As Hiraman prepares to go back distraught after his final parting with Hirabai, and is about to hit his bullocks in a fit of anger, he overhears her voice saying, “Don’t hit them!” Earlier, when he was transporting her to the fair and tried to hit the bullocks, she had stopped him with the same words. Now as he looks back, we see the train in which Hirabai has left in the extreme far background framed through the fluttering curtains of his bullock cart in the foreground. It is an incredible image and brings to the fore beautifully just how magical cinema can be.

Raj Kapoor and Waheeda Rehman literally live their roles in the film. Though much, much too old for the role, Raj Kapoor more than compensates with his performance as the naive country bumpkin. One cannot help but smile with him each time he blushes and goes ‘iss’ or be moved emotionally looking at the hurt on his face as Hirabai bids him farewell. Waheeda Rehman responds with perhaps the best performance of her career, her films with Guru Dutt and Guide (1965) notwithstanding. The film offers her a great opportunity to showcase both her great histrionic ability and dancing talent and it goes without saying she excels in both. It is a remarkable, perceptive performance. Sadly however for her, after Guide her best work in films like Teesri Kasam, Khamoshi (1969) and Reshma Aur Shera (1971) went largely unnoticed as the films sank and her regular commercial potboilers like Patthar ke Sanam (1967) and Ram Aur Shyam (1967), where she just had to be decorative and dance with the hero and shed a tear or two, were huge commercial successes!

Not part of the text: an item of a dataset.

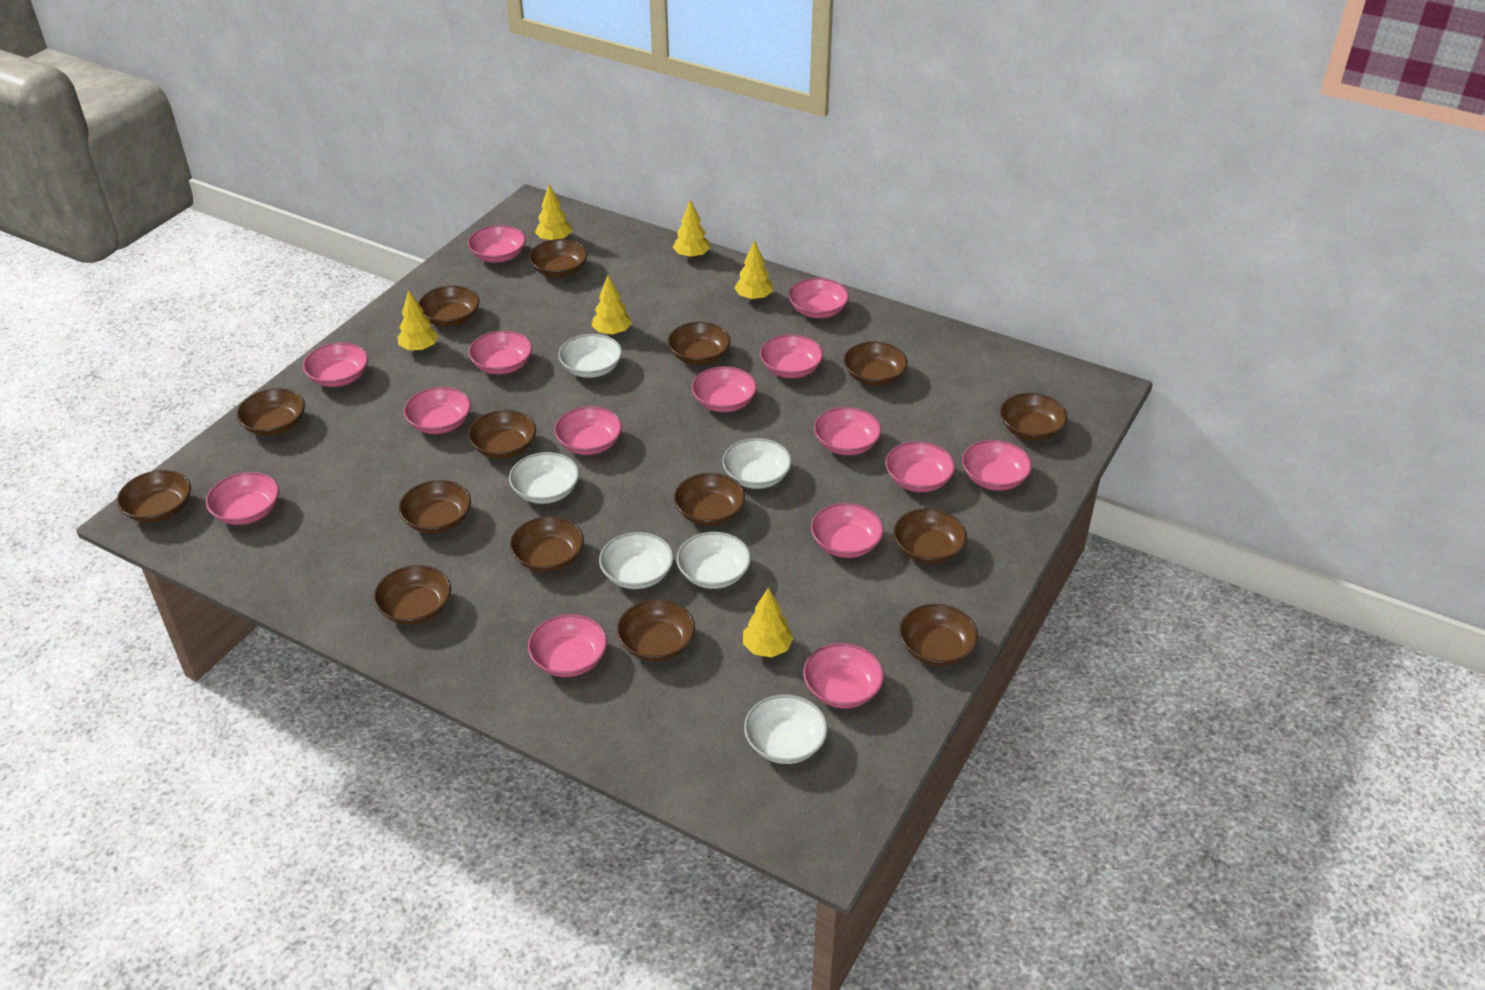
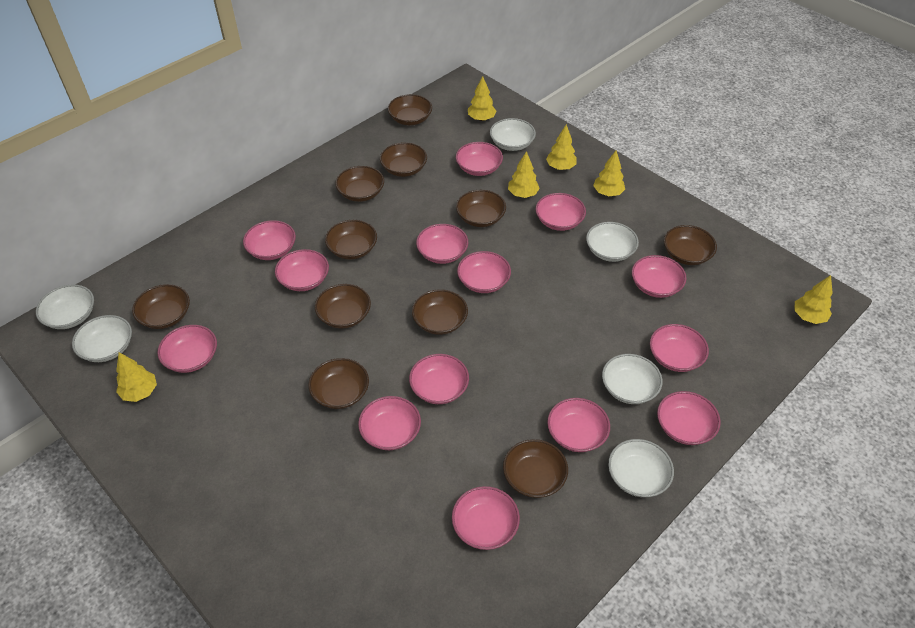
brown bowl: [117,470,191,523] [236,388,305,436] [374,565,451,625] [399,480,471,534] [418,286,480,327] [468,410,536,459] [510,516,584,572] [529,239,588,277] [617,599,695,662] [668,322,731,365] [674,473,745,526] [843,341,908,386] [893,509,967,564] [899,604,978,666] [1000,393,1068,441] = 15 -> [132,284,190,329] [308,358,369,409] [315,284,371,329] [325,220,377,259] [335,166,384,202] [380,142,427,177] [388,94,432,125] [412,289,468,335] [456,190,506,227] [503,439,568,498] [664,225,717,265] = 11
pink bowl: [206,472,279,525] [303,342,368,387] [404,387,471,434] [468,225,526,263] [469,331,532,374] [528,614,607,677] [554,406,622,455] [692,366,757,412] [760,334,823,378] [789,278,849,318] [803,643,884,708] [811,503,884,558] [814,407,881,455] [885,441,955,492] [962,440,1032,491] = 15 -> [157,325,217,373] [243,220,296,260] [275,249,329,291] [358,396,421,450] [409,354,469,404] [416,224,468,264] [452,486,520,550] [456,142,503,176] [457,251,511,293] [536,193,586,231] [547,398,610,452] [632,255,687,298] [650,324,709,372] [657,391,721,445] = 14

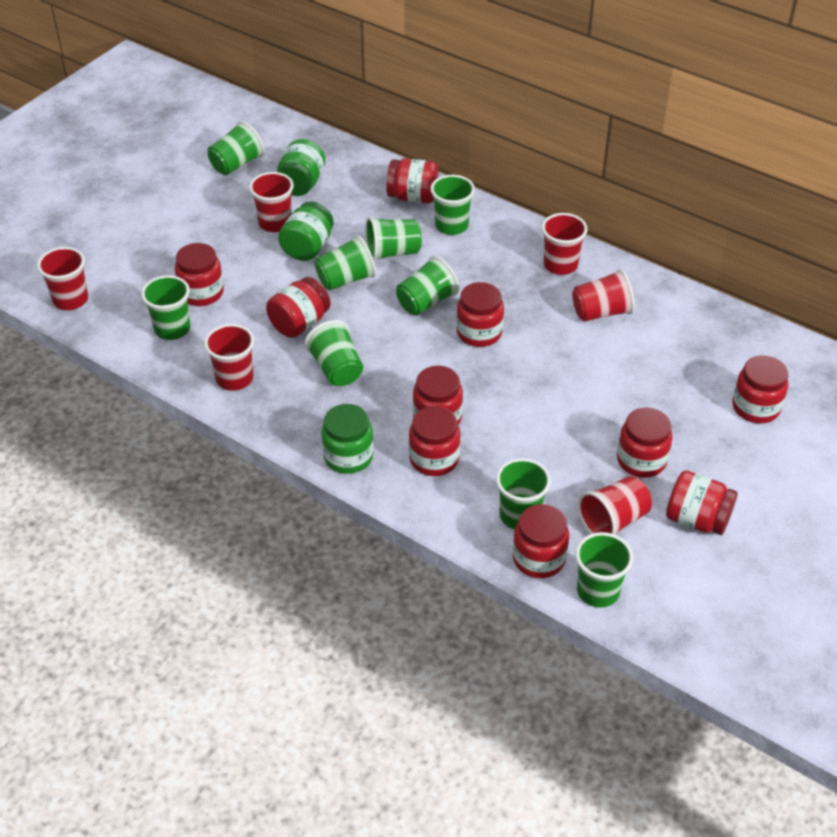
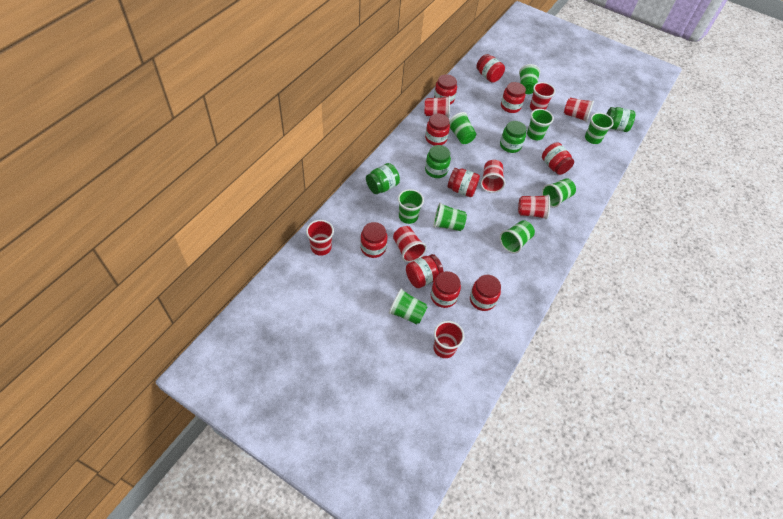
green jar: [277,139,325,196] [278,201,333,261] [321,404,374,474] = 3 -> [366,163,400,194] [425,145,451,178] [500,121,526,153] [607,107,635,132] = 4
red cup: [37,247,88,310] [204,324,254,391] [249,172,294,232] [542,213,587,275] [572,269,635,322] [578,476,652,534] = 6 -> [306,220,334,256] [393,226,427,262] [425,96,450,118] [433,321,464,358] [480,160,505,193] [518,194,550,220] [530,82,555,111] [564,98,594,122] = 8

The film is beautifully shot by Subrata Mitra enhancing the lyrical feel of the film. The frames and compositions are evocative, poetic and rich in tonal quality and represent some of the finest black and white camerawork done in Indian cinema. The lyrics by Shailendra and Hasrat Jaipuri retain the rural ambiance of the film and are simple yet profound.

Rarely does one see a mainstream film where music is so well integrated into the film. Shanker-Jaikishen have given an outstanding musical score in the film – simple melodies rooted in folk music. The music is much enhanced with the use of flutes, traditional string and percussion instruments. Sajanre Jhoot Mat Bolo, Sajanwa Bairi Ho Gaye Hamar, Duniya Bananewale all rendered by Mukesh and Pan Khaye Saiyan Humaro sung by Asha Bhosle stand out. It is interesting to see that in keeping with the realistic and human look of the film, Hiraman is just one of the revellers in the song Chalat Musafir and not the lead singer as is the case normally in our films.

Teesri Kasam, in spite of its box-office failure, went on to win the President’s Gold Medal as the Best Feature Film of 1966. However the film had taken its toll on Shailendra and he passed away, a broken man, on December 14, 1966 on good friend Raj Kapoor’s birthday.